Northern Ireland’s second-largest dairy processor, Lakeland Dairies, has reported that operating profits for 2016 were down more than 50% from €16.5m to €7.2m (£6.2m), on a group turnover of €601m.

According to Lakeland chief executive, Michael Hanley, the reduced profit was directly due to difficult dairy markets in 2016, and also the decision by the co-op to support milk price throughout the year to the tune of €16.5m.

The accounts also reveal details of the deal between Lakeland and Fane Valley from May 2016, when the decision was taken to purchase Armaghdown creameries outright, rather than to continue with the original plan of a joint venture between both companies.

In the end, the deal cost Lakeland €13.17m, not including a further €2.1m of restructuring costs (such as staff redundancies at the Armaghdown site in Banbridge).

In total, €6.42m was paid for fixed assets (around £5m using the prevailing exchange rate at the time), and €5.76m for the milk pool (around £4.43m).

That milk pool is estimated at aroun d 240m litres, meaning that of the total 1.1m litres processed by Lakeland, around half comes from NI.

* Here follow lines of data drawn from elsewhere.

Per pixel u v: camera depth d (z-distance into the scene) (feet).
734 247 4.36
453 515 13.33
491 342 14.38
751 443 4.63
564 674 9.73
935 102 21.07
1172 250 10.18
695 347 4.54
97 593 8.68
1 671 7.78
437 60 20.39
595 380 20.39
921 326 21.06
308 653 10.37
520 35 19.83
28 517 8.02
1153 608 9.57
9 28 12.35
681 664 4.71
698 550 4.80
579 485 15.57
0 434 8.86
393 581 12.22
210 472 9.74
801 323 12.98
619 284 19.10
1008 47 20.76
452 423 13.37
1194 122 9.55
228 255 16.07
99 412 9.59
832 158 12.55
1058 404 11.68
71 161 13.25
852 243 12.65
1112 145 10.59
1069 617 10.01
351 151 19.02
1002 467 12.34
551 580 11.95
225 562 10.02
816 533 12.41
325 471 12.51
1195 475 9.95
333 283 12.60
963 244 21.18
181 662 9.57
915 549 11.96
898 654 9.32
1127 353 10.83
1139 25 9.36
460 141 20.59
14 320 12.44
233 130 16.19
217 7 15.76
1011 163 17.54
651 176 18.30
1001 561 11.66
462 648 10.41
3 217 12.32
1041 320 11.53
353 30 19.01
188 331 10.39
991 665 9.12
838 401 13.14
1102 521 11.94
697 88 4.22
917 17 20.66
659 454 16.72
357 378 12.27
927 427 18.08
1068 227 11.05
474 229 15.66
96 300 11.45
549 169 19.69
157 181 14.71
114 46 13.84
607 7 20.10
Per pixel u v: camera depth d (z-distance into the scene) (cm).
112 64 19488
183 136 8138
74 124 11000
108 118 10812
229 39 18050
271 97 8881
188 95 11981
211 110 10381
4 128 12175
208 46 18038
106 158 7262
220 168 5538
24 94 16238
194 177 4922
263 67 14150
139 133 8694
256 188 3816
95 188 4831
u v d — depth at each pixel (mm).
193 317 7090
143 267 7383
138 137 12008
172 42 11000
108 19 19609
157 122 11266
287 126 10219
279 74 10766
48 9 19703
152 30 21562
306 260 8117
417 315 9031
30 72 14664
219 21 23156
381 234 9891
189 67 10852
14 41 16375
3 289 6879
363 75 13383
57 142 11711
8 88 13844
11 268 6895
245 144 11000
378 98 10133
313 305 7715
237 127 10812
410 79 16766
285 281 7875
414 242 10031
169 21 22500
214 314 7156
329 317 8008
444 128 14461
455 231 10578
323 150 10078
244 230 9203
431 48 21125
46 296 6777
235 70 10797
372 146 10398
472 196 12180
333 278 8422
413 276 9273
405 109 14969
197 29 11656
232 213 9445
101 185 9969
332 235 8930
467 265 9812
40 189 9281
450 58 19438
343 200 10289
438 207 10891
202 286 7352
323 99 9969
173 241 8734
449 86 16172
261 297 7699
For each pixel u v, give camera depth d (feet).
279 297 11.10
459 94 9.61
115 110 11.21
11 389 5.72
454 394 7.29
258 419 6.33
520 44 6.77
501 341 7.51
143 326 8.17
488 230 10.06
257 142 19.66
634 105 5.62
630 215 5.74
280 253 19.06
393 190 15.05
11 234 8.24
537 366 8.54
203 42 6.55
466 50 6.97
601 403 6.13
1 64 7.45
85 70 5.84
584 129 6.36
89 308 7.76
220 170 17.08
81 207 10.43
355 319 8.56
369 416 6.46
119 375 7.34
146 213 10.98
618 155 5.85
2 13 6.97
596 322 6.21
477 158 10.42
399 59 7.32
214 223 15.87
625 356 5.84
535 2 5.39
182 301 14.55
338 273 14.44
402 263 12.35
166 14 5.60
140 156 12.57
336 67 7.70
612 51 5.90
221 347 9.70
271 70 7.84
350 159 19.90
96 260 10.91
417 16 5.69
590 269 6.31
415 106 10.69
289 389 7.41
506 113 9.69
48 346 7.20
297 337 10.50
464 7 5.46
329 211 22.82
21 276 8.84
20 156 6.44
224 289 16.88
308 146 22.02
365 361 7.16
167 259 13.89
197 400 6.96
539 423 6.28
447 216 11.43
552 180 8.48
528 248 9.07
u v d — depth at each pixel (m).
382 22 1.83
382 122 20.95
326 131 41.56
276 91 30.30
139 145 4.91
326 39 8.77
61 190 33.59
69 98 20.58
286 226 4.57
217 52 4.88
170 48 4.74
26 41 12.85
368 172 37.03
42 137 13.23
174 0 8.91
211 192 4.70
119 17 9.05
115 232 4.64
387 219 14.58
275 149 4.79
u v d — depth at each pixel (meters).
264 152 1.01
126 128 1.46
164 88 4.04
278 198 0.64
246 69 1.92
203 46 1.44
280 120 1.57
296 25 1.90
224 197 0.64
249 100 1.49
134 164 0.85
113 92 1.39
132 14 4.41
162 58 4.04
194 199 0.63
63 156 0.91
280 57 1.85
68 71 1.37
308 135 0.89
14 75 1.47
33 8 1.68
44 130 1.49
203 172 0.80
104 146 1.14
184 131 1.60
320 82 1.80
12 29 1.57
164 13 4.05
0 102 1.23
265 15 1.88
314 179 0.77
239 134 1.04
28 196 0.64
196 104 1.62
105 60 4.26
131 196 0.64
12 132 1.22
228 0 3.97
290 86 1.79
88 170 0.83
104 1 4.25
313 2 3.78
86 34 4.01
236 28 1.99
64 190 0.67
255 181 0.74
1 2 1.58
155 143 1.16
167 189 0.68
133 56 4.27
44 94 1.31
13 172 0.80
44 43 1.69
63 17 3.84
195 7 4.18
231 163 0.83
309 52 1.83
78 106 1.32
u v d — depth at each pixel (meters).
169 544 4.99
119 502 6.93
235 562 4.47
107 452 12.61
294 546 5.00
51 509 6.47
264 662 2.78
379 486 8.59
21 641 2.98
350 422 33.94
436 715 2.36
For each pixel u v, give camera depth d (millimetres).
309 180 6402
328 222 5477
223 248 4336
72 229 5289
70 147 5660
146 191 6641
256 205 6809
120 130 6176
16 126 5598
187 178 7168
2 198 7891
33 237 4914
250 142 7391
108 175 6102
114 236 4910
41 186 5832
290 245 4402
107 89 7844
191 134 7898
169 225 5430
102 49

Given recent major investment at Bailieborough in Cavan, around 80% of Lakeland’s milk is processed in the Republic of Ireland, with the remainder at Pritchitts in Newtownards. Of the estimated 600m litres that crosses the Irish border each year, around two-thirds of that is within the Lakeland pool.

With Brexit on the horizon, Lakeland has maintained its Banbridge site, and according to Michael Hanley it is ready to process milk at some point in the future, if required.

However, it is understood that the facility requires significant investment to bring it up to modern standards. In 2014, Fane Valley set out plans for a £15.6m investment, although that didn’t materialise.

The other potential solution to the border issue for Lakeland is possibly an EU scheme known as Inward Processing Relief. It allows a company to avoid any import duties where goods are brought into the EU (in this case ROI) for processing from outside the EU (in this case the UK), so long as the end product is sold back outside the EU (into the UK or another non-EU country).